Great idea. Should this go so far I don't know. Maybe in the long future Hadoop 
can achieve to that, all tokens are unified into one (a standardized JWT token 
that works both internally and externally), but not for now I guess.
bq.Mention is made of an AD-TOKEN which I believe is a non-standard MS 
extension? Do you envision the JWT issuer containing the group mapping for all 
services?
Yes token-preauth (with the new AD-TOKEN) is to be standardized. In this 
extension, JWT token MAY(not REQUIRE) contain groups and also other useful 
attributes. If it does, then such attribute(s) can be extracted and employed 
for authorization. If otherwise, no hurt at all and groups mapping can still 
fall back to original providers.
bq.something like certificates or private keys or shared secret to be involved 
- which would be an equal but different "pain to deploy"?
Yes certificates or tokens may be involved, but can be done with less (not just 
different) pain. In YARN/Slider totally dynamically scheduled environment, 
think about how to prepare for the long time running service principals and 
keytabs to be scheduled to run in dynamic containers?

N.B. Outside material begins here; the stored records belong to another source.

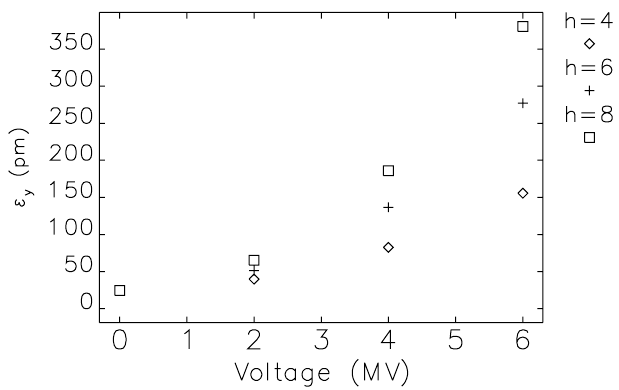
FIG. 14. Vertical emittance as a function of deflecting voltage for various harmonic numbers, with interior sextupoles off and including synchrotron radiation effects.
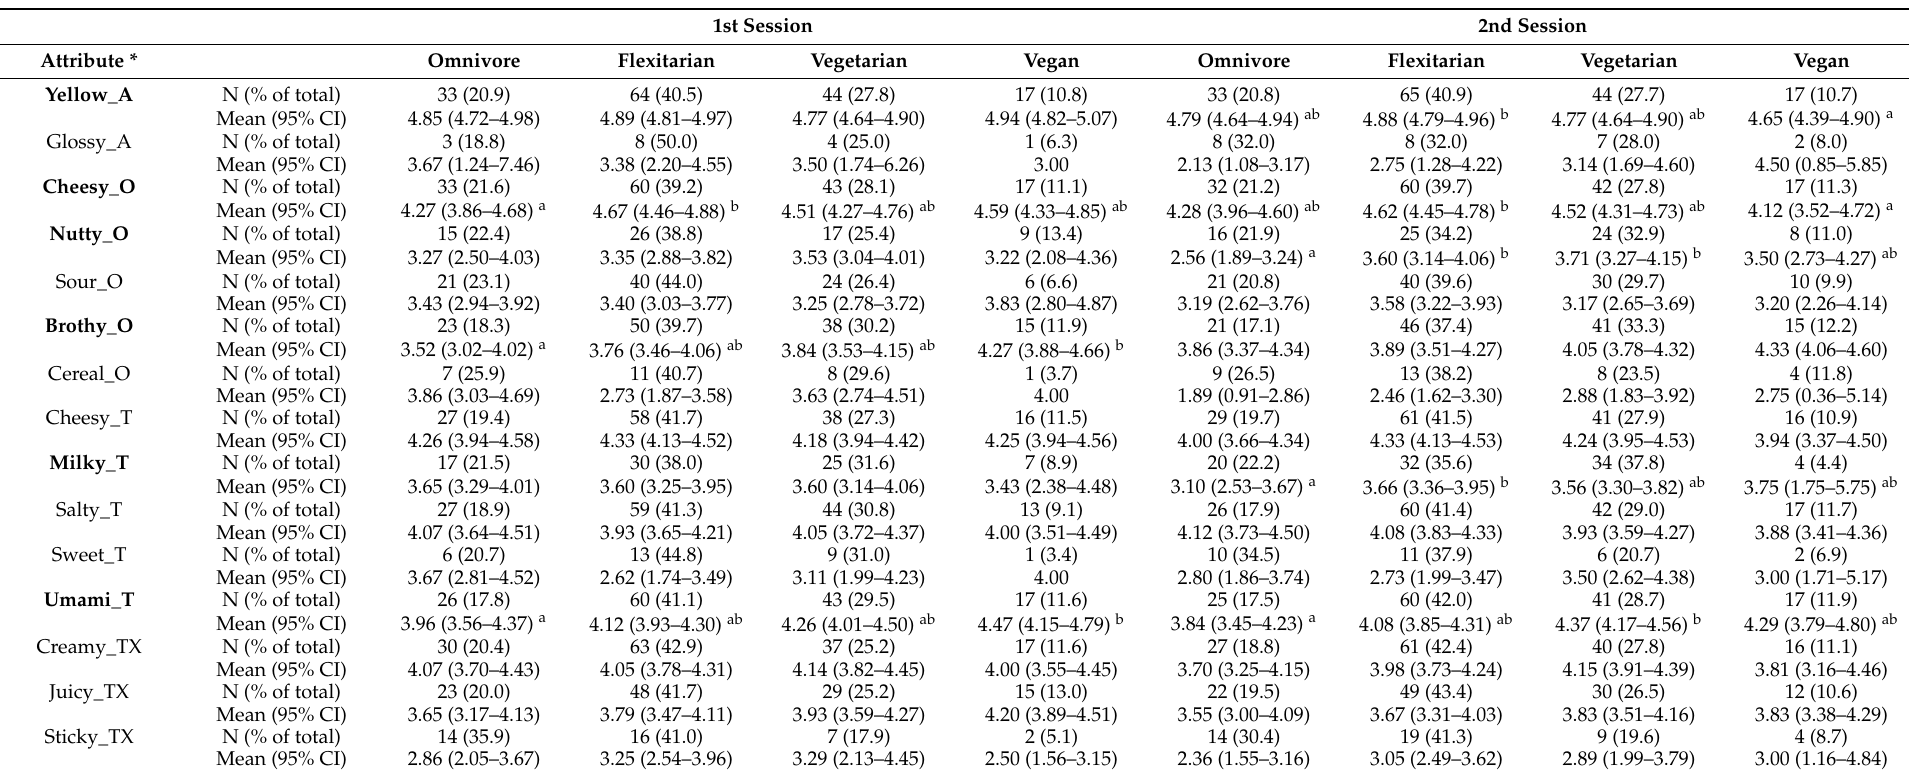
Table 3. RATA attribute assessment of plant-based cheese in two sessions on a 5-point scale, with different shares of 159 participants. Significant differences could be calculated for the attributes in bold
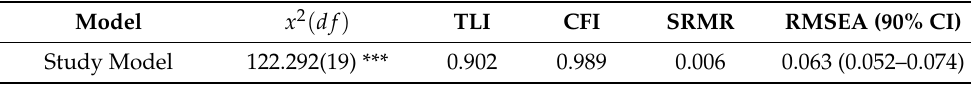
Figure 4. Final study models. Table 7. The goodness of fit of the study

> A Complement and Short Term Solution to TokenAuth Based on Kerberos 
> Pre-Authentication Framework
> ------------------------------------------------------------------------------------------------
>
>                 Key: HADOOP-10959
>                 URL: https://issues.apache.org/jira/browse/HADOOP-10959
>             Project: Hadoop Common
>          Issue Type: New Feature
>          Components: security
>            Reporter: Kai Zheng
>            Assignee: Kai Zheng
>              Labels: Rhino
>         Attachments: KerbToken-v2.pdf
>
>
> To implement and integrate pluggable authentication providers, enhance 
> desirable single sign on for end users, and help enforce centralized access 
> control on the platform, the community has widely discussed and concluded 
> token based authentication could be the appropriate approach. TokenAuth 
> (HADOOP-9392) was proposed and is under development to implement another 
> Authentication Method in lieu with Simple and Kerberos. It is a big and long 
> term effort to support TokenAuth across the entire ecosystem. We here propose 
> a short term replacement based on Kerberos that can complement to TokenAuth. 
> Our solution involves less codes changes with limited risk and the main 
> development work has already been done in our POC. Users can use our solution 
> as a short term solution to support token inside Hadoop.
> This effort and resultant solution will be fully described in the design 
> document to be attached. And the brief introduction will be commented.